▶ **Extracted information**
__________
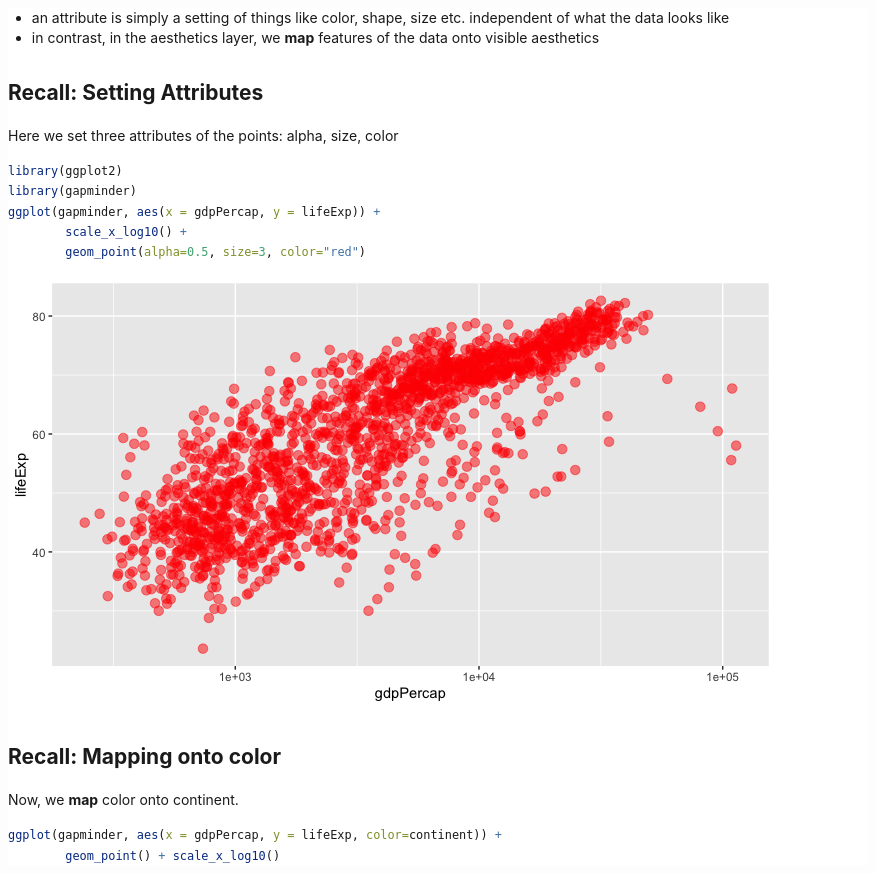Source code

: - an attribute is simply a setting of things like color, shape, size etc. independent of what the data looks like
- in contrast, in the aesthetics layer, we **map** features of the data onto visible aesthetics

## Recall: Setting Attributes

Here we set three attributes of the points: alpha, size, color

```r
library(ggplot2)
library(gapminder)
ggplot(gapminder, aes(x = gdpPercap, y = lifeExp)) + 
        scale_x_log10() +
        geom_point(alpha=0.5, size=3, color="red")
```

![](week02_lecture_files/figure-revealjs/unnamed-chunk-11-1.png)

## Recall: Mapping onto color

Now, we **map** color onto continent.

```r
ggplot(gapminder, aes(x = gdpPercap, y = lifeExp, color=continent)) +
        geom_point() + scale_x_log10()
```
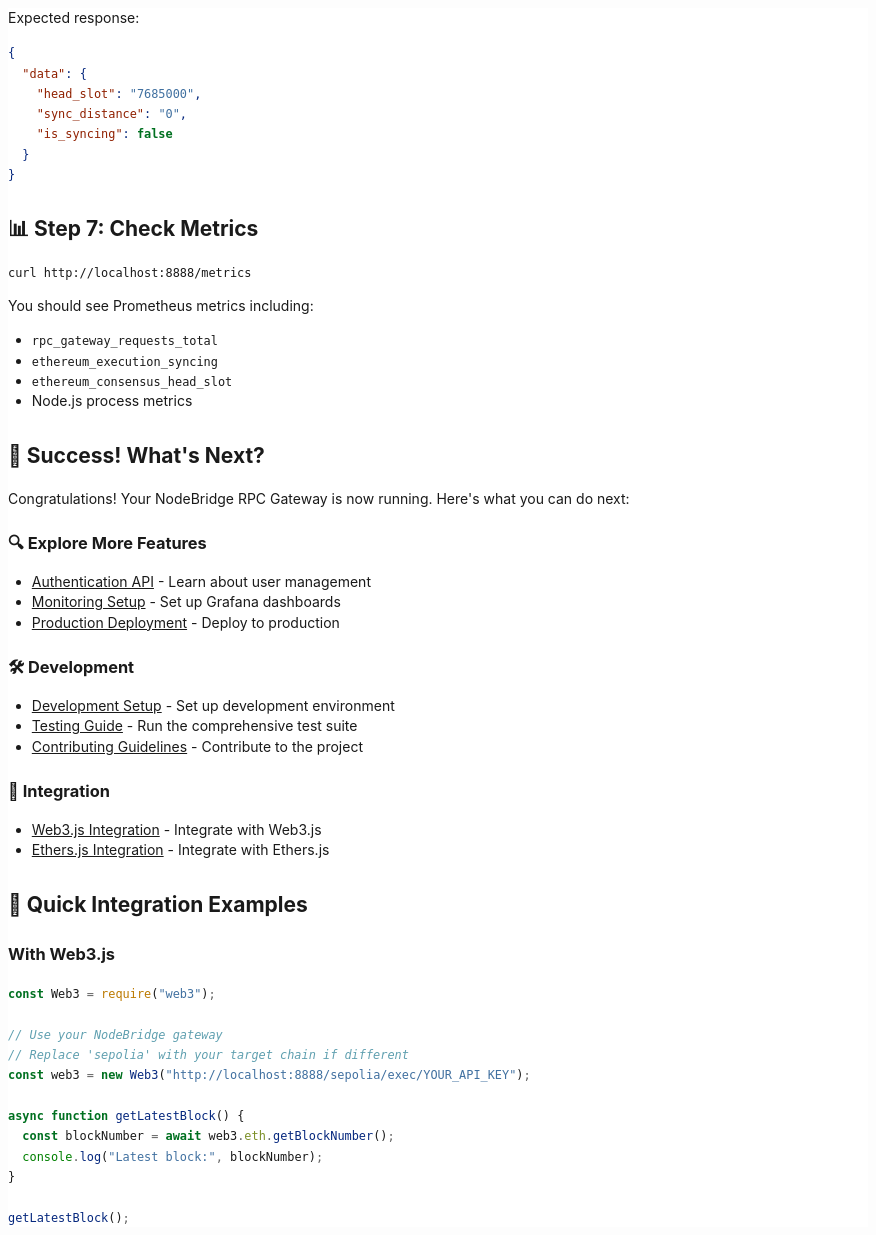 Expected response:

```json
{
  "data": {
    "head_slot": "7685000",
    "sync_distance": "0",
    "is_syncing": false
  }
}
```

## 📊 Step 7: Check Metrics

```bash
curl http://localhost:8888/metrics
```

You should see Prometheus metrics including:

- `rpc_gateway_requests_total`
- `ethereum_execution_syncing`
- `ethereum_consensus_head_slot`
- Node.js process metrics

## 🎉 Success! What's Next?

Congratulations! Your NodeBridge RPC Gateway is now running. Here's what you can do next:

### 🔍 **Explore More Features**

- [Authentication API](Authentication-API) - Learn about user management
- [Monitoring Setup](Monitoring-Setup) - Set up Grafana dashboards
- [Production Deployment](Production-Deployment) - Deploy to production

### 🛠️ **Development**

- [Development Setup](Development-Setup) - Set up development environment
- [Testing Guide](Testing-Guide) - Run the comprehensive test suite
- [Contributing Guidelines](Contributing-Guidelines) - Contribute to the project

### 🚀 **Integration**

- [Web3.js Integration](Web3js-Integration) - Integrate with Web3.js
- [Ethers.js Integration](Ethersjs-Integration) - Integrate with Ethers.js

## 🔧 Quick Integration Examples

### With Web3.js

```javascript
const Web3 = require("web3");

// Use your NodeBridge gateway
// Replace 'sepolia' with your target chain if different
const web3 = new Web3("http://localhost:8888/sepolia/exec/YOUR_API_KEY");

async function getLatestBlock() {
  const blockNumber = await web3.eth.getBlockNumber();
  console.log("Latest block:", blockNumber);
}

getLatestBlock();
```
__________
▶ **What you will do**
Please copy out each line of the material that holds the string "const".

▶ **Solved problem**
const Web3 = require("web3");
const web3 = new Web3("http://localhost:8888/sepolia/exec/YOUR_API_KEY");
  const blockNumber = await web3.eth.getBlockNumber();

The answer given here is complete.